* WHAT YOU NEED TO DO: Give all of the listing again word for word, with images excluded.

══════════

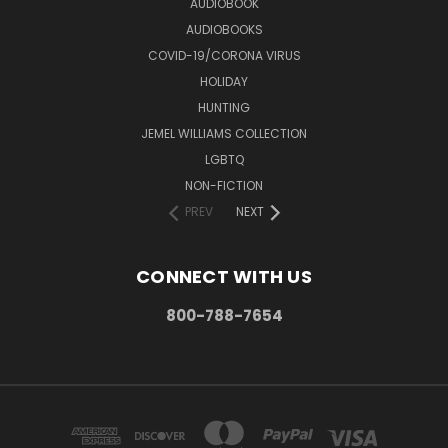
AUDIOBOOK
AUDIOBOOKS
COVID-19/CORONA VIRUS
HOLIDAY
HUNTING
JEMEL WILLIAMS COLLECTION
LGBTQ
NON-FICTION
PREV
NEXT
CONNECT WITH US
800-788-7654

══════════

* EXERCISE SOLUTION:
AUDIOBOOK
AUDIOBOOKS
COVID-19/CORONA VIRUS
HOLIDAY
HUNTING
JEMEL WILLIAMS COLLECTION
LGBTQ
NON-FICTION
PREV
NEXT
CONNECT WITH US
800-788-7654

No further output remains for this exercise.